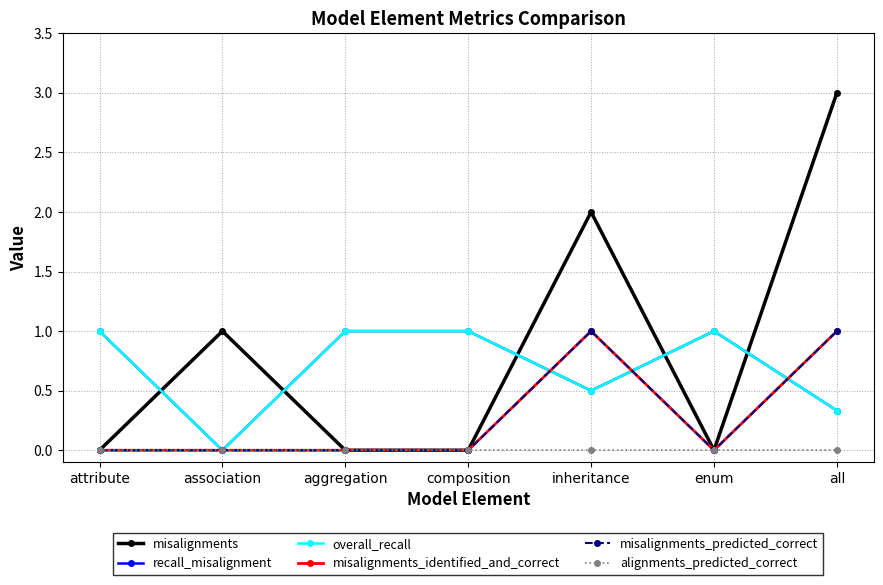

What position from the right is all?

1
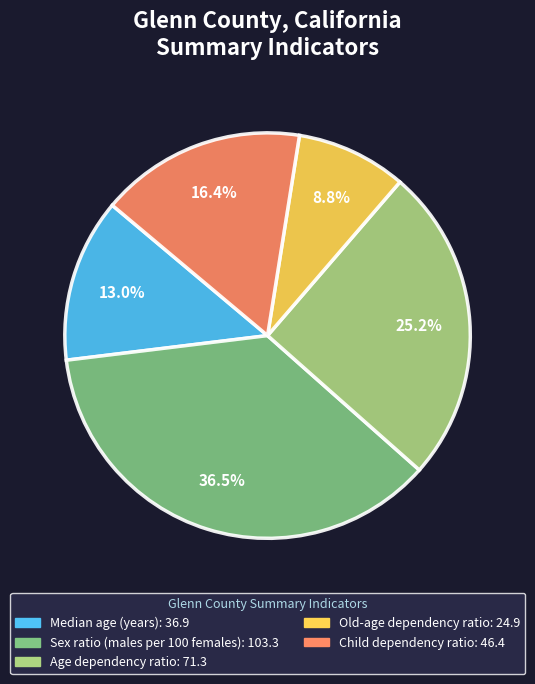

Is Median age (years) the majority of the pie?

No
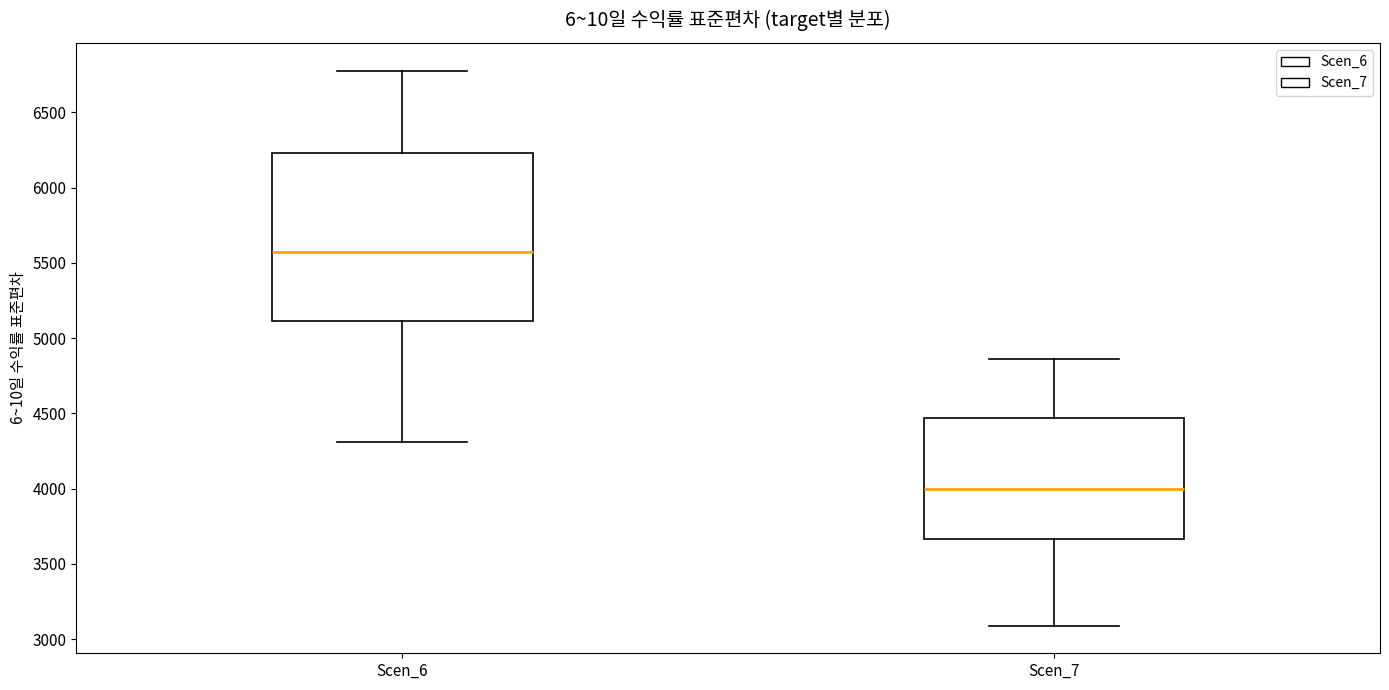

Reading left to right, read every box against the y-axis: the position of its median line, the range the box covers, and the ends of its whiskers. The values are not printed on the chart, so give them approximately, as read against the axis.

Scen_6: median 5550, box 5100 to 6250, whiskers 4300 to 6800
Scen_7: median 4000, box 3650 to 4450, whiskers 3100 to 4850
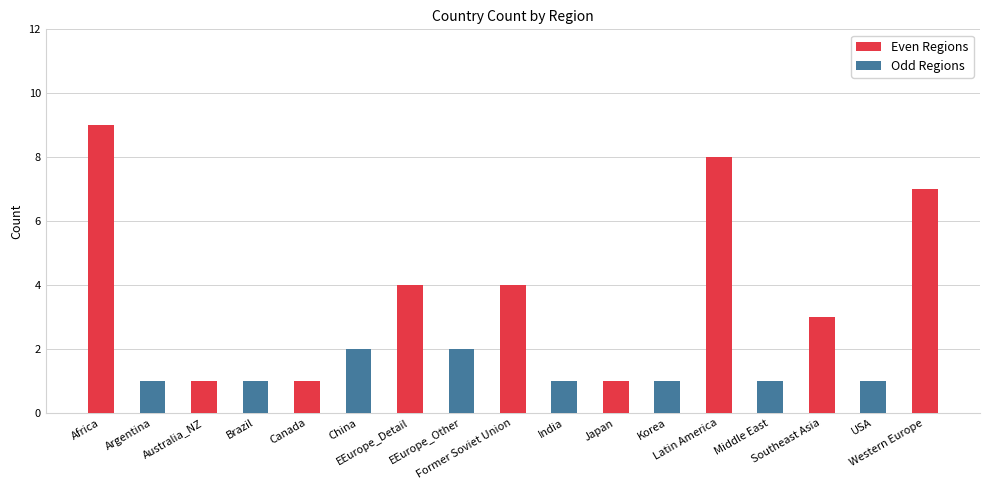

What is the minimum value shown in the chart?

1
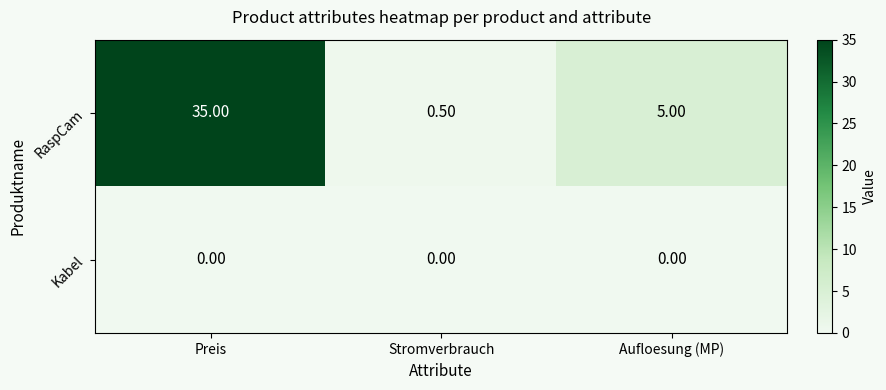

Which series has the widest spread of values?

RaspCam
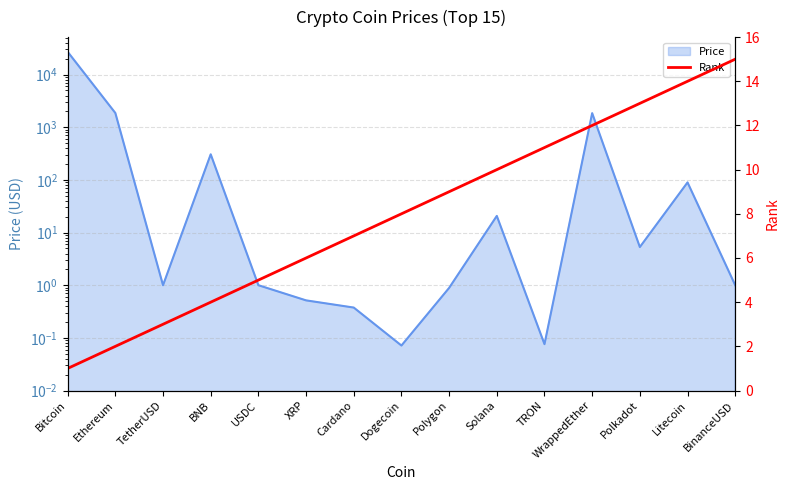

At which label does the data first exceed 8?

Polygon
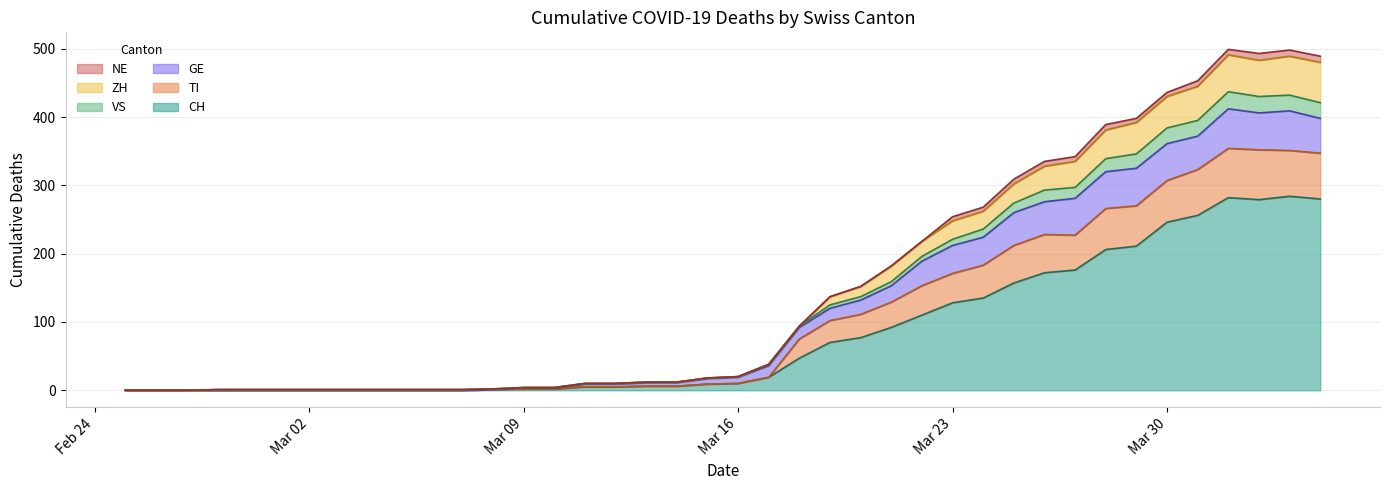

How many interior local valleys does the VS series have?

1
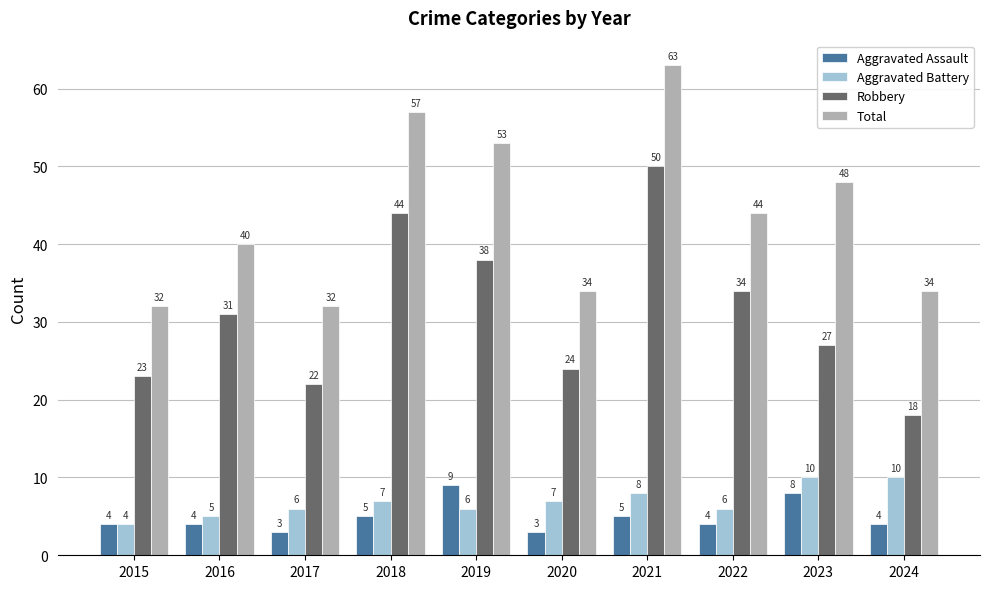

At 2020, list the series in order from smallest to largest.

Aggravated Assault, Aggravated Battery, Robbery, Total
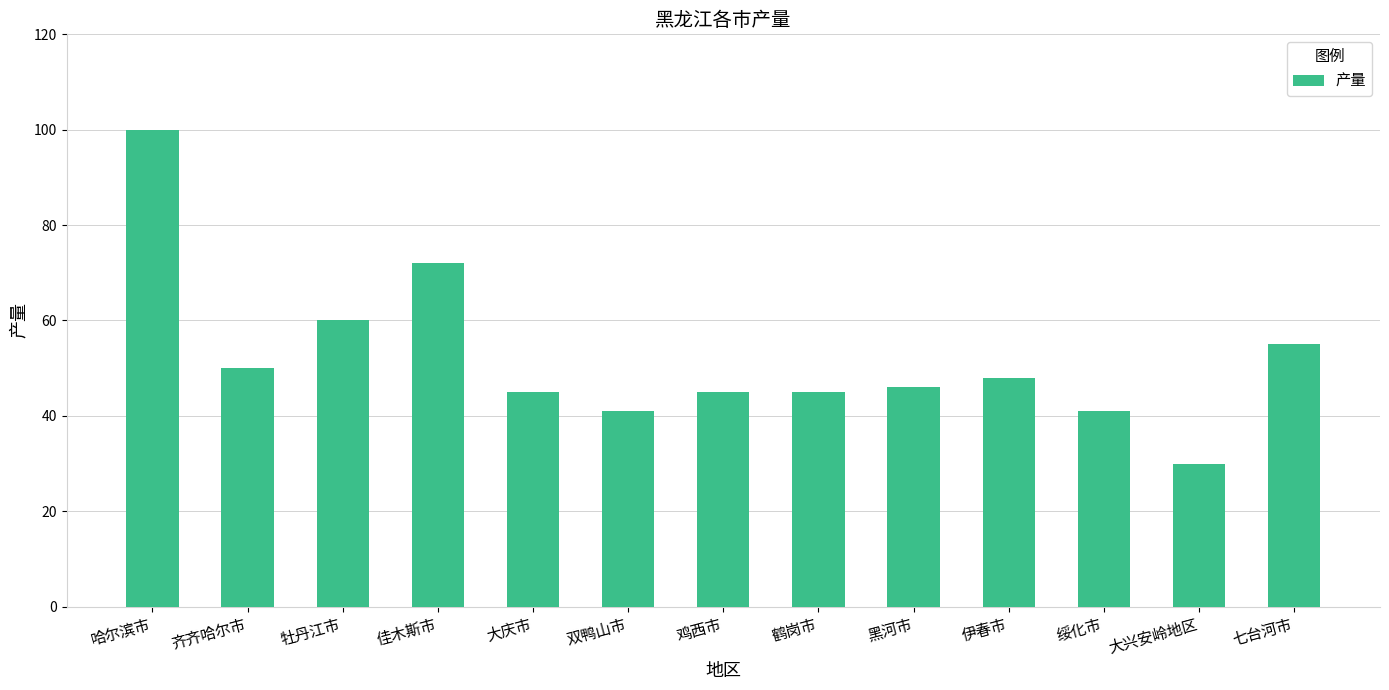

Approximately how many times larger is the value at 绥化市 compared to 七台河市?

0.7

+-------+

• _EXERCISE_
Copy all of the material above word for word, but leave out the pictures.

• _WRITTEN SOLUTION_
What position from the right is all?

1

Is Median age (years) the majority of the pie?

No

Reading left to right, read every box against the y-axis: the position of its median line, the range the box covers, and the ends of its whiskers. The values are not printed on the chart, so give them approximately, as read against the axis.

Scen_6: median 5550, box 5100 to 6250, whiskers 4300 to 6800
Scen_7: median 4000, box 3650 to 4450, whiskers 3100 to 4850

What is the minimum value shown in the chart?

1

Which series has the widest spread of values?

RaspCam

At which label does the data first exceed 8?

Polygon

How many interior local valleys does the VS series have?

1

At 2020, list the series in order from smallest to largest.

Aggravated Assault, Aggravated Battery, Robbery, Total

Approximately how many times larger is the value at 绥化市 compared to 七台河市?

0.7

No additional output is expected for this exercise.